Fish communities are not predicted to collapse in response to SCTLD (Figs. 3 to 5). Fish had complex responses to variability in reef composition associated with the disease. Herbivorous fishes were positively associated with fire coral (Fig. 3 and fig. S1), which can provide shelter (59) and benefit indirectly from SCTLD (Fig. 2A). Coral-associated fish benefitted from macroalgae, fire coral, and CCA, but unexpectedly had no direct relationships with live scleractinian coral (Fig. 3 and fig. S1). Because macroalgae and fire coral are expected to benefit from SCTLD, and CCA is expected to decline (Fig. 2A), coral-associated fish will likely have a range of responses to SCTLD. Moreover, these results suggest that the rugosity of coral, rather than its status as alive or dead, per se, may underlie many coral-fish associations. “All other fishes” benefitted from the presence of SCTLD-susceptible coral but were negatively associated with SCTLD-resistant coral (Fig. 3 and fig. S1). This latter association suggests that predatory and non-coral associated fish may unexpectedly be the groups most indirectly affected by SCTLD. Thus, we expect that SCTLD will alter fish communities in complex ways associated with the initial proportion of susceptible corals on a reef and the extent to which their loss will reduce rugosity (Figs. 4 and 5).
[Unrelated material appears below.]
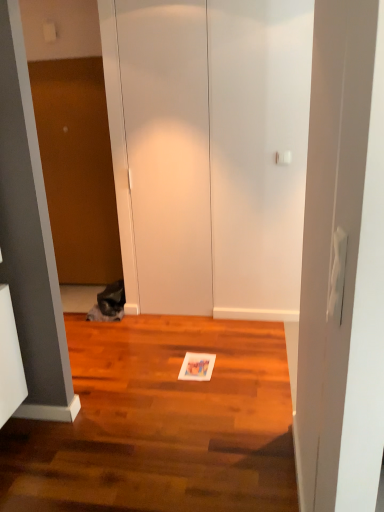
The image size is (384, 512). What are the coordinates of `vacant space underneath white matte door at center (from a real-world perspective)` in the screenshot? It's located at (179, 316).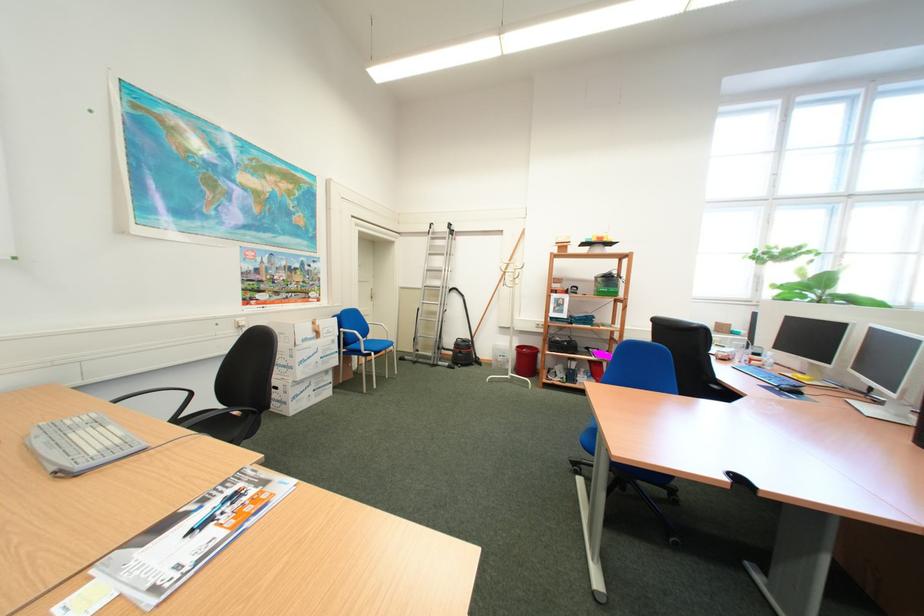
Where would you rest the black chair armrest? Please return your answer as a coordinate pair (x, y).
Fig. 5. Community impacts of SCTLD are predicted to be highly geographically variable.
Map of predicted changes to SCTLD-susceptible coral, rugosity, coral-associated fishes, herbivorous fishes, and all other fishes after 4 years of SCTLD presence. Point size represents the magnitude of predicted change after 4 years, expressed as the number of SDs from the initial values. Larger points represent the greatest predicted changes, red points represent sites where decreases are predicted, and black points represent sites with predicted increases. Latitude and longitude lines for each region (Dry Tortugas, Puerto Rico, and USVI) are shown in the leftmost map of each region. This figure uses an ArcGIS base map with the following attribution: “Esri, HERE, Garmin, GEBCO, EPA, FAO, FDEP, Foursquare, Kadaster Netherlands, METI/NASA, NaturalVue, NPS, SafeGraph, USVI GIS Division, USDA, and USGS.”
Fig. 4. Following the introduction of SCTLD, reef fish responses are predicted to vary across functional groups.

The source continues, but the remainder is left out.